# fs 210 g fish tank



## tan (Apr 25, 2010)

all glass tank with black oak canbinet and canopy , all glass sump with two rio 2500 pump, coral life skimmer,hamilton 5 foot t5 96 watt, two 3 foot coral life t5 light, coral life 36 watt uv light,80 lbs of live rocks $1500


----------



## OscarMeyer (Apr 22, 2010)

bump for pics?


----------



## OscarMeyer (Apr 22, 2010)

Also dimensions?


----------



## tan (Apr 25, 2010)

6 feet long 2 feet wide 30 inch tall


----------



## tan (Apr 25, 2010)

here the link for the pic http://vancouver.en.craigslist.ca/van/for/1872800763.html


----------



## apexifd (Apr 28, 2010)

I have seen this in person... everything in a very good condition, and it's only few month old. but, there won't be any live rock or sand with the package, because I am taking those.. LOL


----------



## tan (Apr 25, 2010)

live rock and sand r sold


----------



## Digger (Apr 22, 2010)

so what the new price without LR and sand...?


----------



## neven (May 15, 2010)

you may want to amend your location in your profile


----------



## apexifd (Apr 28, 2010)

he in fraser height surrey.
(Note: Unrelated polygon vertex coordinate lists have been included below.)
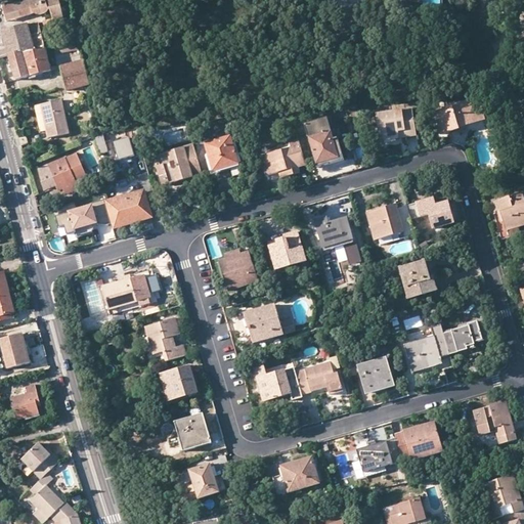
[(60,0),(28,0),(6,3),(9,14),(15,15),(16,18),(36,13),(38,14),(42,14),(46,13),(49,10),(49,8),(51,8),(53,18),(55,23),(66,20),(60,0)]
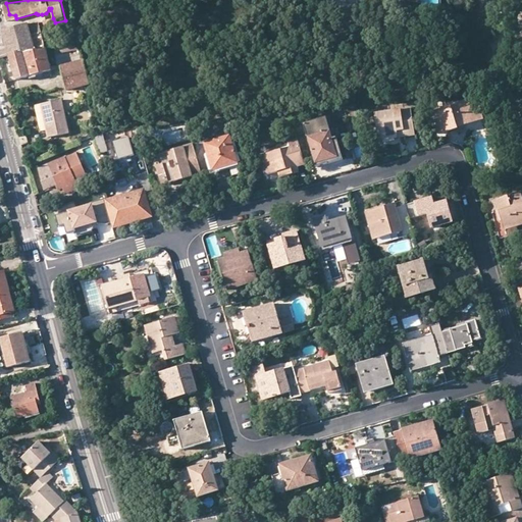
[(7,20),(16,18),(15,15),(9,14),(6,3),(3,4),(7,20)]
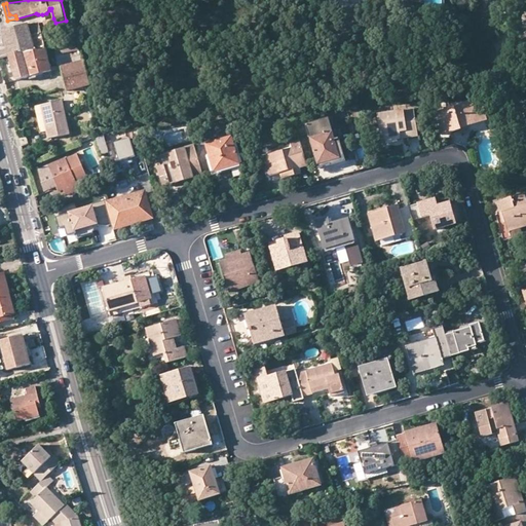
[(29,24),(2,32),(7,49),(0,50),(0,59),(9,57),(24,54),(46,50),(44,43),(42,33),(39,24),(30,26),(29,24)]
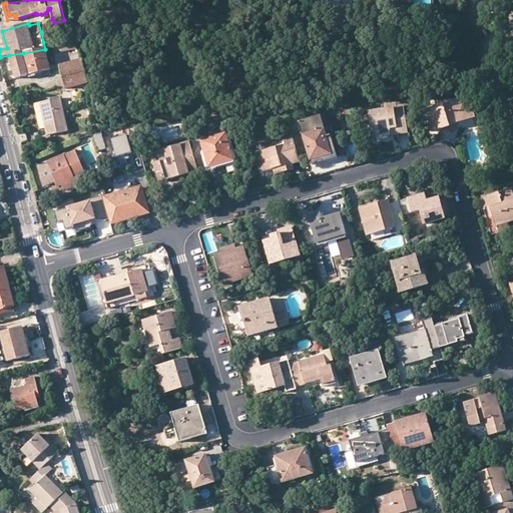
[(79,43),(53,47),(54,53),(80,49),(79,43)]
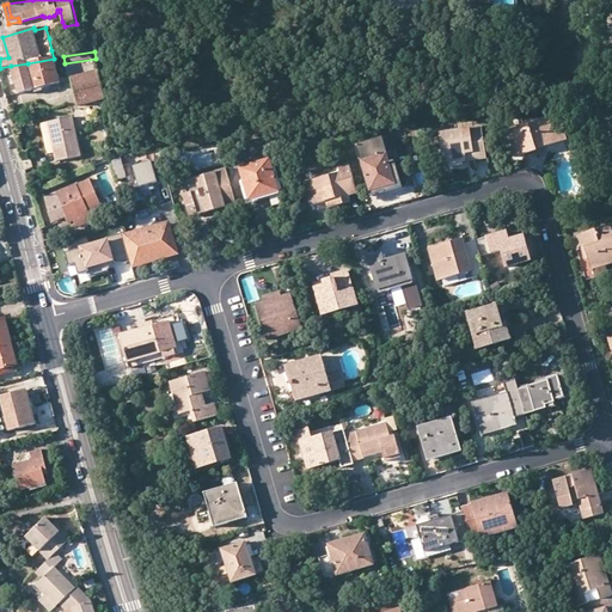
[(54,59),(28,63),(36,90),(60,84),(54,59)]
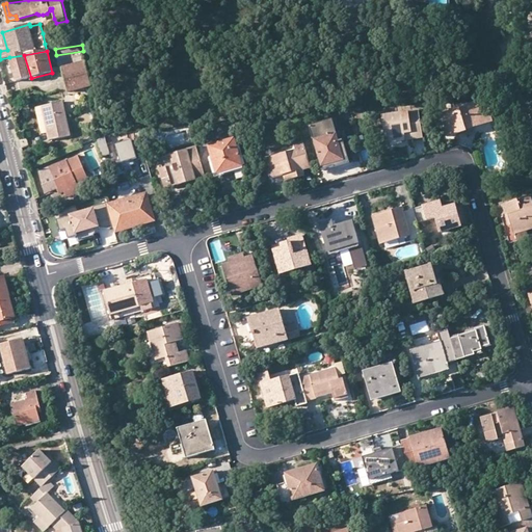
[(24,55),(9,57),(16,82),(31,78),(24,55)]
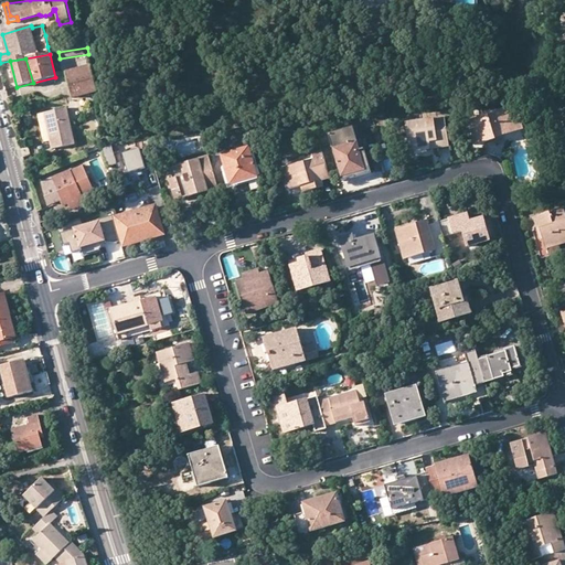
[(92,66),(66,73),(73,99),(98,93),(92,66)]
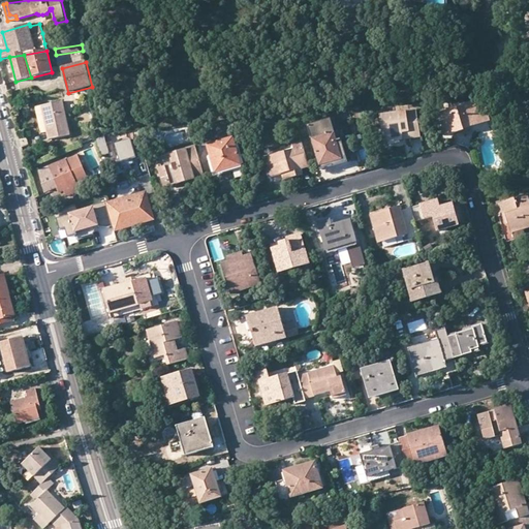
[(62,100),(41,104),(49,138),(69,133),(62,100)]
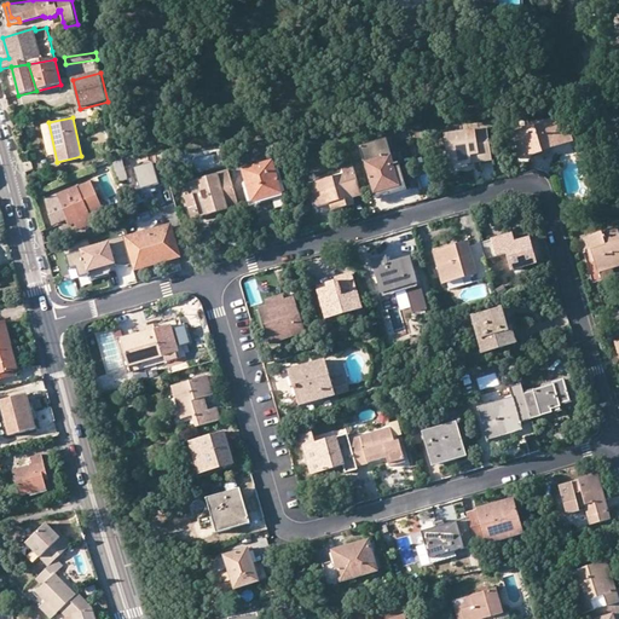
[(562,148),(557,133),(555,122),(534,128),(534,131),(513,137),(521,162),(542,156),(541,154),(548,151),(562,148)]
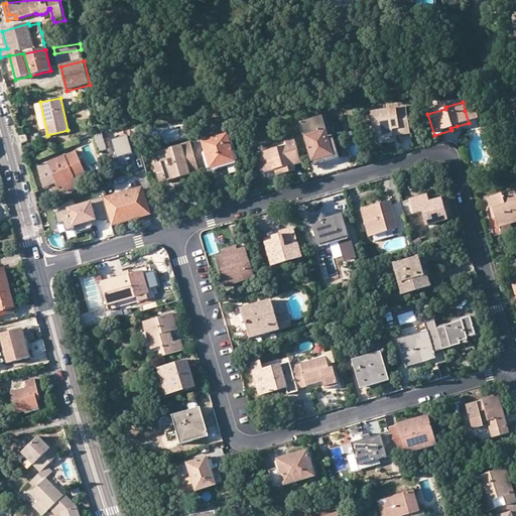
[(406,106),(371,112),(374,138),(410,133),(406,106)]
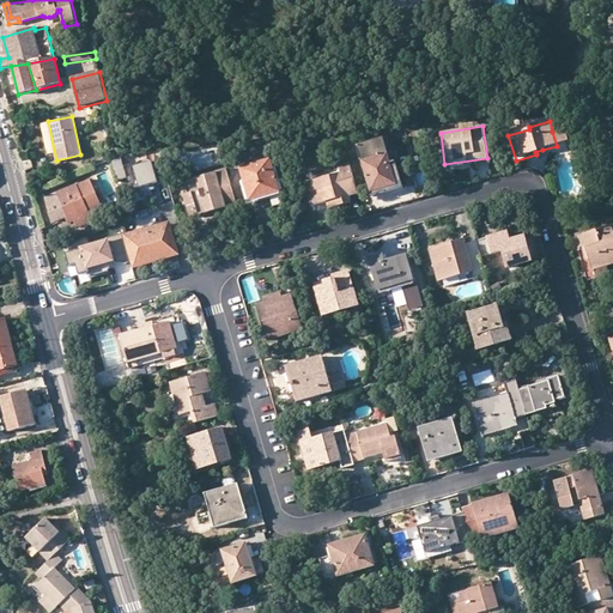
[(563,129),(552,132),(557,146),(568,144),(563,129)]
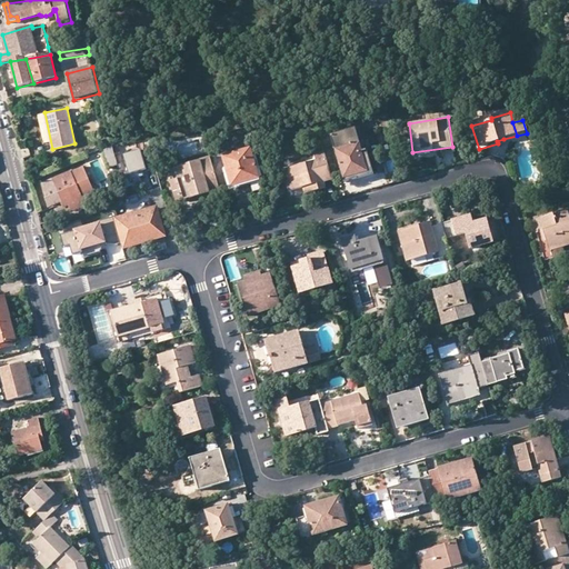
[(331,138),(335,152),(360,145),(356,130),(331,138)]
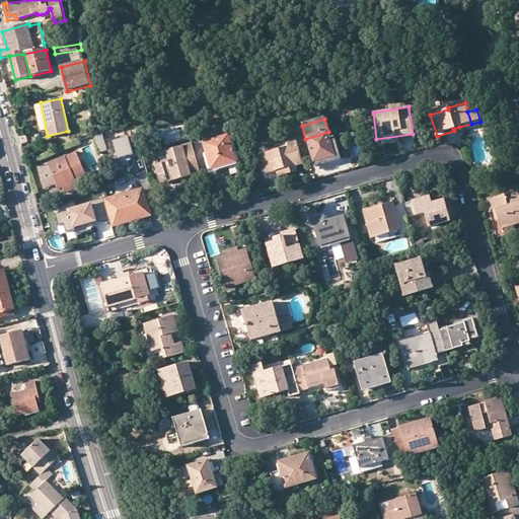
[(102,131),(95,134),(99,151),(106,149),(102,131)]
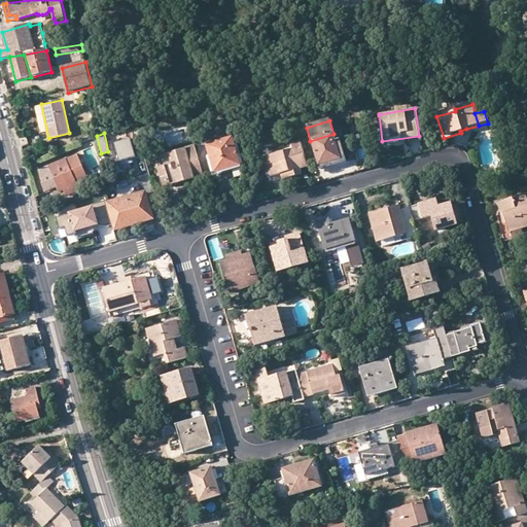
[(342,162),(336,142),(334,134),(310,141),(319,172),(331,168),(330,165),(342,162)]
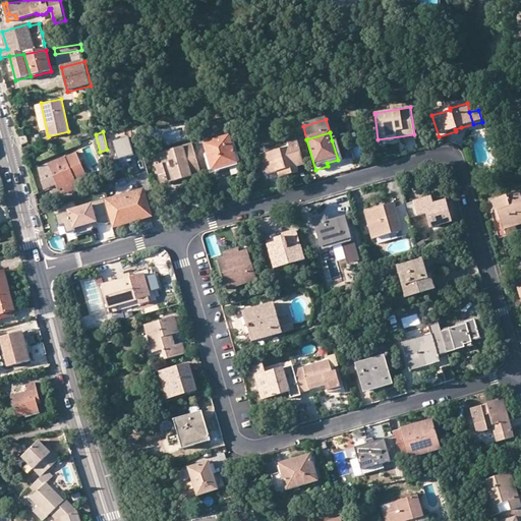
[(142,154),(137,135),(130,137),(129,136),(113,140),(120,164),(132,160),(131,156),(134,155),(135,156),(142,154)]
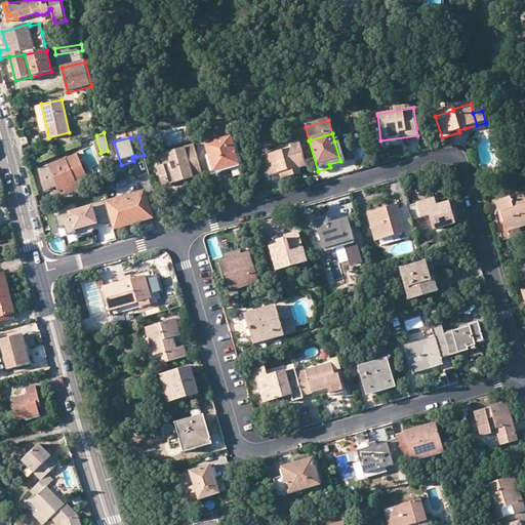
[(231,169),(239,166),(231,138),(205,146),(213,173),(231,169)]
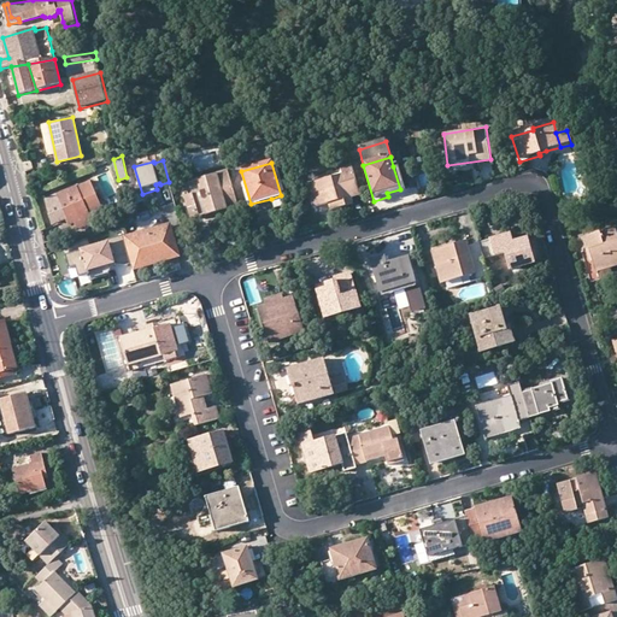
[(399,165),(393,166),(400,189),(387,193),(388,197),(388,198),(406,193),(399,165)]
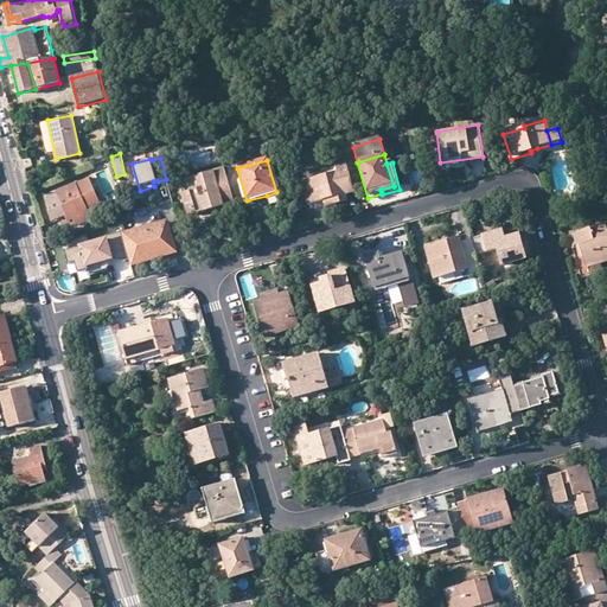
[(346,164),(336,167),(338,173),(302,183),(310,205),(325,202),(327,209),(349,203),(346,196),(355,193),(346,164)]
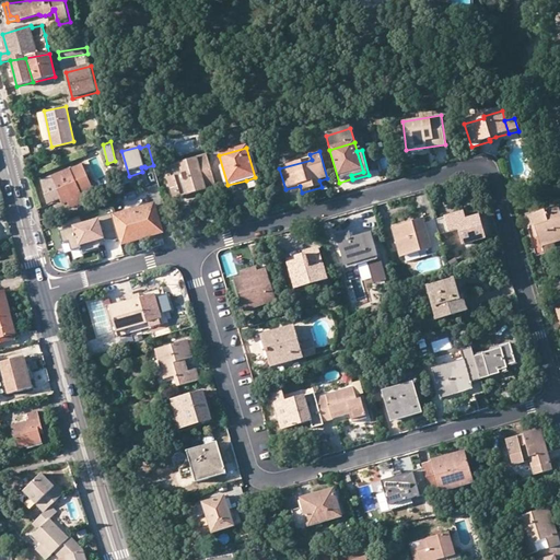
[(168,165),(177,196),(216,185),(207,154),(168,165)]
I believe it's seller's friend posted for him. so it's easier to just phone the seller using the phone number posted in the craiglist ad.


----------



## OscarMeyer (Apr 22, 2010)

bump links dont work would like to see some pics of this thing


----------



## Aquaman (Apr 21, 2010)

Hey OscarMeyer  ( sorry couldn't help it )... when the adds have been deleted by the author, it usually means its sold or not available anymore....Plus no action for 2 weeks .....* hey I have something in common with the add* ...would be a good indication that this add should of been closed .


----------